How to complete this task:
Exactly how many lines in the listing contain "right"? Respond with the number and nothing more.

*** Block opens ***

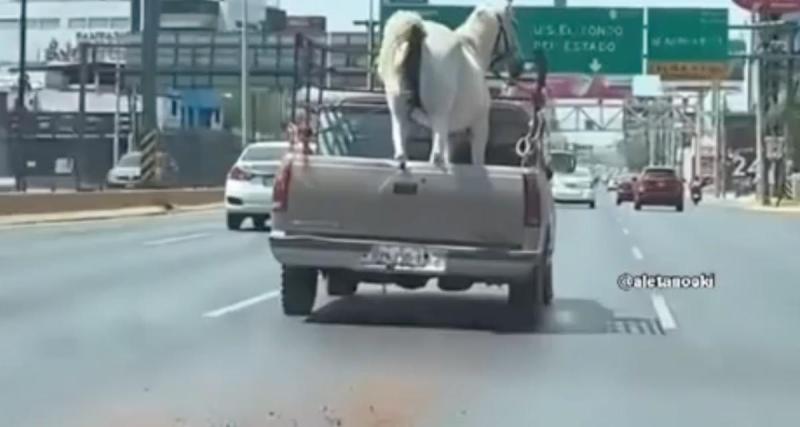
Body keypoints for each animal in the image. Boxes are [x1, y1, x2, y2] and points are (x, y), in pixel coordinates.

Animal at [376, 0, 520, 167]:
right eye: (513, 24)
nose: (517, 68)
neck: (474, 52)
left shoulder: (449, 133)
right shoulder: (479, 126)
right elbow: (477, 162)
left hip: (400, 116)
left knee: (402, 154)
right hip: (439, 116)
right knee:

*** Block closes ***

Response area:
5